Thursday, February 5, 2009

pressure

I've lived a third of my life and I'm just getting to the point where I totally get the concept of ignoring outside opinion. I had to get there eventually; I've always been a rebel. It's just sad I had to conform to the point of confining myself to a life I've never wanted before realizing that.

I cannot remember a time in my life that I ever wanted marriage and children (except for the part where I was convinced, thanks to well-meaning devils, that I did). I was always a loner; I never liked kids; I didn't date and didn't care to. Not much has changed in the past 15 years except: as one gets older, one is expected to date, get married, have kids, and LIKE IT!!! And if you don't like it - no matter how adamantly you insisted that you knew you wouldn't - it's your fault and you are a bad person if you end up conforming to the standard model and don't enjoy it. Then, the same people that insisted that you really, really do want a family will tell you that you are dysfunctional, depressed, screwed up, and in need of therapy because you - surprise! SURPRISE! - actually don't like the standard model.

(As you tried to tell them for the first 25 years of your life. Yet, that is your fault, and you are the one in need of therapy. Yeah.)

I have a lot more to say on the subject of pressuring people who clearly have no aptitude or desire for relationships into situations where they are only going to hurt other people and be hurt for it, but I'll just leave it here for now as food for thought.

Thursday, January 1, 2009

getting started

Right now I'm drinking a Smirnoff Ice (Wild Grape flavor). I usually prefer Lindemann's Bin 65 Chardonnay, but the liquor stores aren't open on New Year's Day and the grocery stores in these parts don't sell wine.
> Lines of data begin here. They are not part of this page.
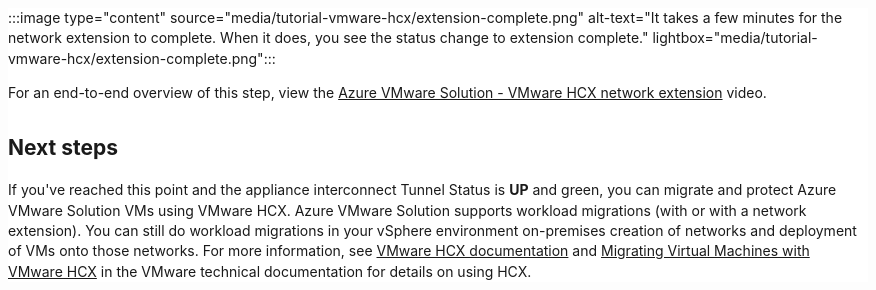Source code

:    :::image type="content" source="media/tutorial-vmware-hcx/extension-complete.png" alt-text="It takes a few minutes for the network extension to complete. When it does, you see the status change to extension complete." lightbox="media/tutorial-vmware-hcx/extension-complete.png":::

For an end-to-end overview of this step, view the [Azure VMware Solution - VMware HCX network extension](https://www.youtube.com/embed/cNlp0f_tTr0) video.


## Next steps

If you've reached this point and the appliance interconnect Tunnel Status is **UP** and green, you can migrate and protect Azure VMware Solution VMs using VMware HCX.  Azure VMware Solution supports workload migrations (with or with a network extension).  You can still do workload migrations in your vSphere environment on-premises creation of networks and deployment of VMs onto those networks.  For more information, see [VMware HCX documentation](https://docs.vmware.com/en/VMware-HCX/index.html) and [Migrating Virtual Machines with VMware HCX](https://docs.vmware.com/en/VMware-HCX/services/user-guide/GUID-D0CD0CC6-3802-42C9-9718-6DA5FEC246C6.html?hWord=N4IghgNiBcIBIGEAaACAtgSwOYCcwBcMB7AOxAF8g) in the VMware technical documentation for details on using HCX.
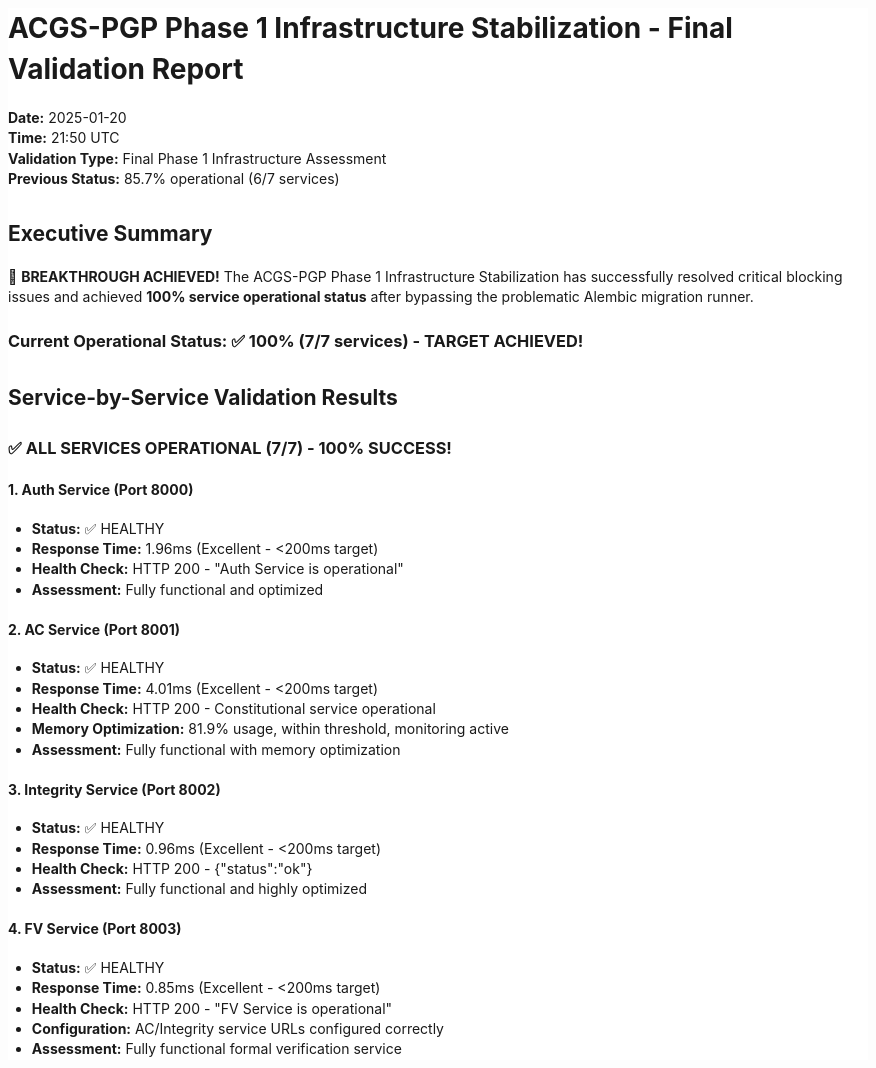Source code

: # ACGS-PGP Phase 1 Infrastructure Stabilization - Final Validation Report

**Date:** 2025-01-20  
**Time:** 21:50 UTC  
**Validation Type:** Final Phase 1 Infrastructure Assessment  
**Previous Status:** 85.7% operational (6/7 services)

## Executive Summary

🎉 **BREAKTHROUGH ACHIEVED!** The ACGS-PGP Phase 1 Infrastructure Stabilization has successfully resolved critical blocking issues and achieved **100% service operational status** after bypassing the problematic Alembic migration runner.

### Current Operational Status: **✅ 100% (7/7 services) - TARGET ACHIEVED!**

## Service-by-Service Validation Results

### ✅ ALL SERVICES OPERATIONAL (7/7) - 100% SUCCESS!

#### 1. Auth Service (Port 8000)

- **Status:** ✅ HEALTHY
- **Response Time:** 1.96ms (Excellent - <200ms target)
- **Health Check:** HTTP 200 - "Auth Service is operational"
- **Assessment:** Fully functional and optimized

#### 2. AC Service (Port 8001)

- **Status:** ✅ HEALTHY
- **Response Time:** 4.01ms (Excellent - <200ms target)
- **Health Check:** HTTP 200 - Constitutional service operational
- **Memory Optimization:** 81.9% usage, within threshold, monitoring active
- **Assessment:** Fully functional with memory optimization

#### 3. Integrity Service (Port 8002)

- **Status:** ✅ HEALTHY
- **Response Time:** 0.96ms (Excellent - <200ms target)
- **Health Check:** HTTP 200 - {"status":"ok"}
- **Assessment:** Fully functional and highly optimized

#### 4. FV Service (Port 8003)

- **Status:** ✅ HEALTHY
- **Response Time:** 0.85ms (Excellent - <200ms target)
- **Health Check:** HTTP 200 - "FV Service is operational"
- **Configuration:** AC/Integrity service URLs configured correctly
- **Assessment:** Fully functional formal verification service
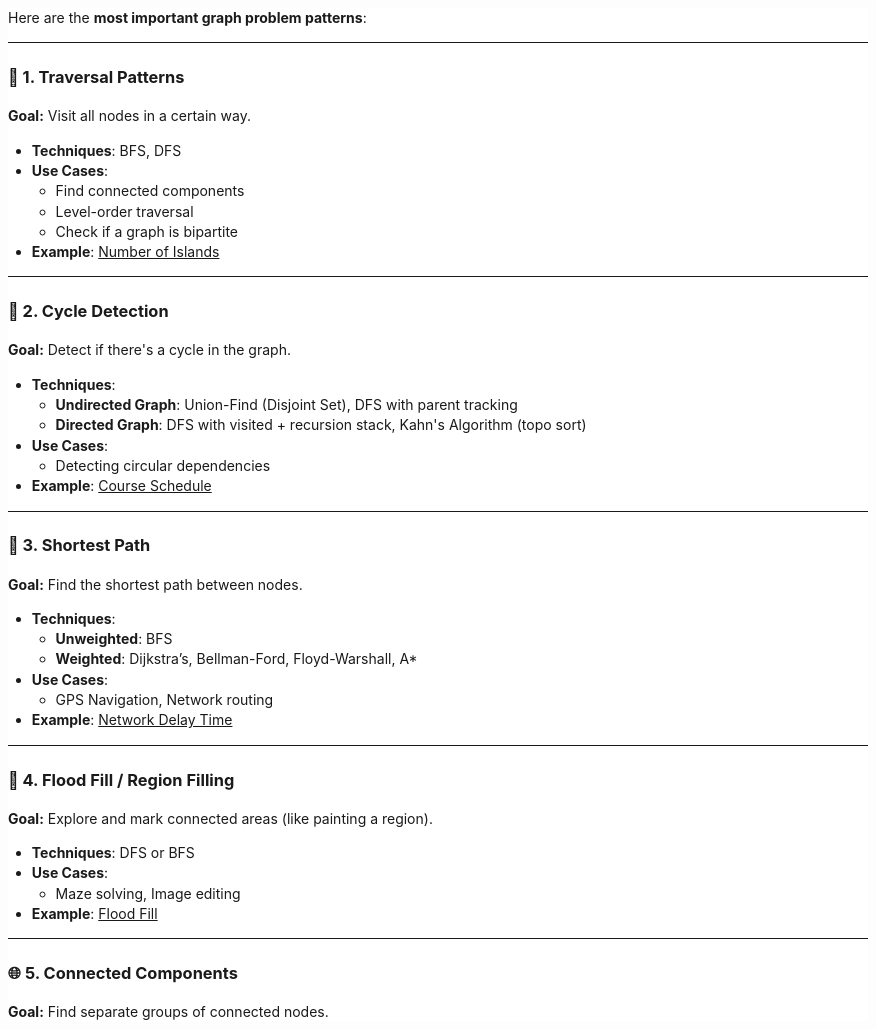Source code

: Here are the **most important graph problem patterns**:

---

### 🔁 1. **Traversal Patterns**
**Goal:** Visit all nodes in a certain way.

- **Techniques**: BFS, DFS
- **Use Cases**:
  - Find connected components
  - Level-order traversal
  - Check if a graph is bipartite
- **Example**: [Number of Islands](https://leetcode.com/problems/number-of-islands/)

---

### 🔗 2. **Cycle Detection**
**Goal:** Detect if there's a cycle in the graph.

- **Techniques**:
  - **Undirected Graph**: Union-Find (Disjoint Set), DFS with parent tracking
  - **Directed Graph**: DFS with visited + recursion stack, Kahn's Algorithm (topo sort)
- **Use Cases**:
  - Detecting circular dependencies
- **Example**: [Course Schedule](https://leetcode.com/problems/course-schedule/)

---

### 📐 3. **Shortest Path**
**Goal:** Find the shortest path between nodes.

- **Techniques**:
  - **Unweighted**: BFS
  - **Weighted**: Dijkstra’s, Bellman-Ford, Floyd-Warshall, A*
- **Use Cases**:
  - GPS Navigation, Network routing
- **Example**: [Network Delay Time](https://leetcode.com/problems/network-delay-time/)

---

### 🌊 4. **Flood Fill / Region Filling**
**Goal:** Explore and mark connected areas (like painting a region).

- **Techniques**: DFS or BFS
- **Use Cases**:
  - Maze solving, Image editing
- **Example**: [Flood Fill](https://leetcode.com/problems/flood-fill/)

---

### 🌐 5. **Connected Components**
**Goal:** Find separate groups of connected nodes.
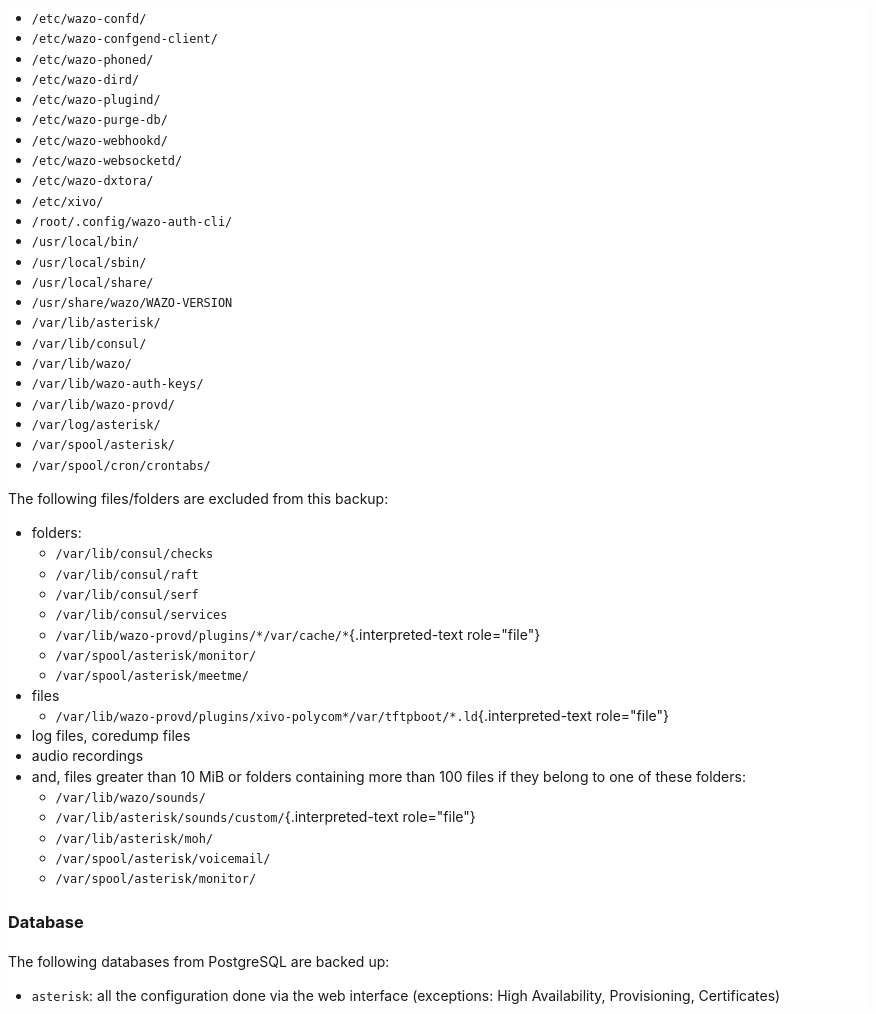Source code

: -   `/etc/wazo-confd/`
-   `/etc/wazo-confgend-client/`
-   `/etc/wazo-phoned/`
-   `/etc/wazo-dird/`
-   `/etc/wazo-plugind/`
-   `/etc/wazo-purge-db/`
-   `/etc/wazo-webhookd/`
-   `/etc/wazo-websocketd/`
-   `/etc/wazo-dxtora/`
-   `/etc/xivo/`
-   `/root/.config/wazo-auth-cli/`
-   `/usr/local/bin/`
-   `/usr/local/sbin/`
-   `/usr/local/share/`
-   `/usr/share/wazo/WAZO-VERSION`
-   `/var/lib/asterisk/`
-   `/var/lib/consul/`
-   `/var/lib/wazo/`
-   `/var/lib/wazo-auth-keys/`
-   `/var/lib/wazo-provd/`
-   `/var/log/asterisk/`
-   `/var/spool/asterisk/`
-   `/var/spool/cron/crontabs/`

The following files/folders are excluded from this backup:

-   folders:
    -   `/var/lib/consul/checks`
    -   `/var/lib/consul/raft`
    -   `/var/lib/consul/serf`
    -   `/var/lib/consul/services`
    -   `/var/lib/wazo-provd/plugins/*/var/cache/*`{.interpreted-text role="file"}
    -   `/var/spool/asterisk/monitor/`
    -   `/var/spool/asterisk/meetme/`
-   files
    -   `/var/lib/wazo-provd/plugins/xivo-polycom*/var/tftpboot/*.ld`{.interpreted-text role="file"}
-   log files, coredump files
-   audio recordings
-   and, files greater than 10 MiB or folders containing more than 100
    files if they belong to one of these folders:
    -   `/var/lib/wazo/sounds/`
    -   `/var/lib/asterisk/sounds/custom/`{.interpreted-text role="file"}
    -   `/var/lib/asterisk/moh/`
    -   `/var/spool/asterisk/voicemail/`
    -   `/var/spool/asterisk/monitor/`

### Database

The following databases from PostgreSQL are backed up:

-   `asterisk`: all the configuration done via the web interface
    (exceptions: High Availability, Provisioning, Certificates)
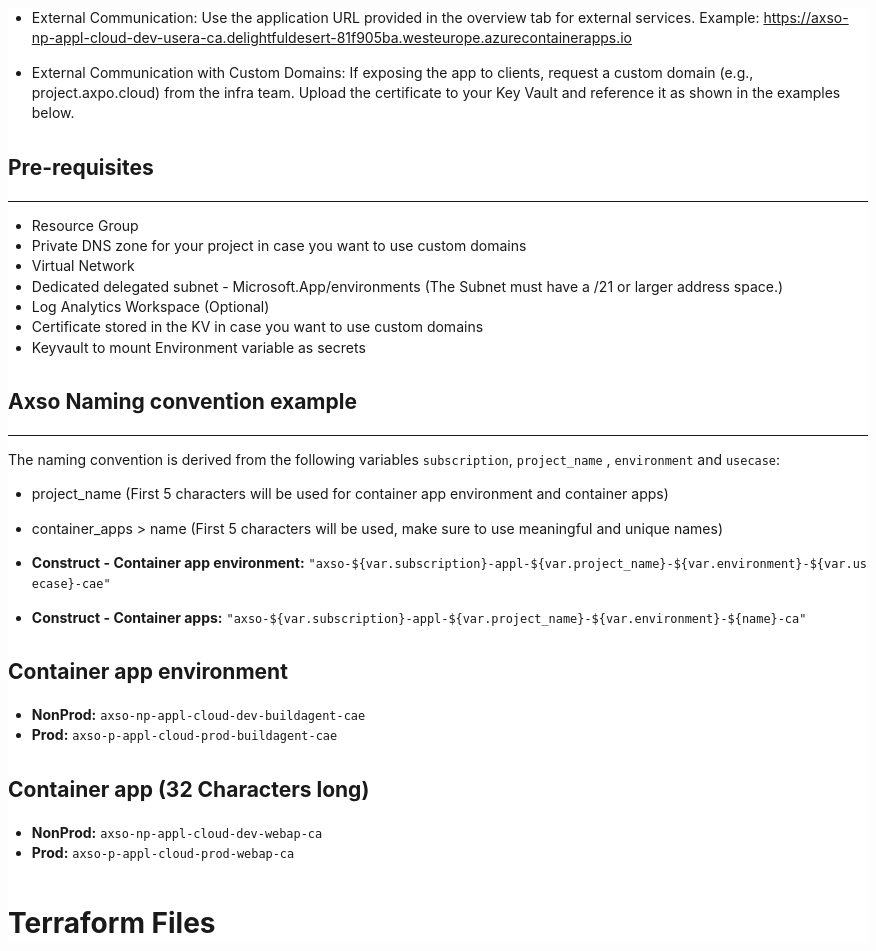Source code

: - External Communication: Use the application URL provided in the overview tab for external services.
Example:
<https://axso-np-appl-cloud-dev-usera-ca.delightfuldesert-81f905ba.westeurope.azurecontainerapps.io>

- External Communication with Custom Domains: If exposing the app to clients, request a custom domain (e.g., project.axpo.cloud) from the infra team. Upload the certificate to your Key Vault and reference it as shown in the examples below.

## Pre-requisites

----------------

- Resource Group
- Private DNS zone for your project in case you want to use custom domains
- Virtual Network
- Dedicated delegated subnet - Microsoft.App/environments (The Subnet must have a /21 or larger address space.)
- Log Analytics Workspace (Optional)
- Certificate stored in the KV in case you want to use custom domains
- Keyvault to mount Environment variable as secrets

## Axso Naming convention example

---------------------------------

The naming convention is derived from the following variables `subscription`, `project_name` , `environment` and `usecase`:

- project_name (First 5 characters will be used for container app environment and container apps)
- container_apps > name (First 5 characters will be used, make sure to use meaningful and unique names)

- **Construct - Container app environment:** `"axso-${var.subscription}-appl-${var.project_name}-${var.environment}-${var.usecase}-cae"`  
- **Construct - Container apps:** `"axso-${var.subscription}-appl-${var.project_name}-${var.environment}-${name}-ca"`

## Container app environment

- **NonProd:** `axso-np-appl-cloud-dev-buildagent-cae`
- **Prod:** `axso-p-appl-cloud-prod-buildagent-cae`

## Container app (32 Characters long)

- **NonProd:** `axso-np-appl-cloud-dev-webap-ca`
- **Prod:** `axso-p-appl-cloud-prod-webap-ca`

# Terraform Files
I just smashed a wine glass against my sink and while trying to clean it up I cut myself. It's fitting. I did it on purpose. (The smashing - not the cutting.) I don't know if I'm quite ready to say this sickly sweet malt beverage I'm nursing at the moment is the last drink I'll ever take, but I'm ready to say there won't be anymore wine in this apartment. Strike that, no more alcohol in this apartment. So I'm going to try to enjoy this even though I really am not in the mood.

I just don't trust myself to leave it in the refrigerator for tomorrow, when I'll just get tempted and then want more. So I'm forcing it down because I refuse to waste it. I may be a day late on my resolution, but I'm no less resolute.

I'm reading a book about how to quit drinking without AA. Sometime when I'm not drunk I'll bother to post a link to Amazon in case anybody stumbles across this blog and maybe I'll get a cut of the sale. Right now, I'm too lazy to go look up the ISBN. Journaling was important, and since I don't have a journal and I'm a techno-geek, I decided to do it electronically.

More later. I'm going to go put on some loud music and sing out loud and indulge in this last drink. Tomorrow, I'll be sober and more in the mood to write something profound. And maybe not sing so loudly, because in all honesty, nobody wants to hear me sing.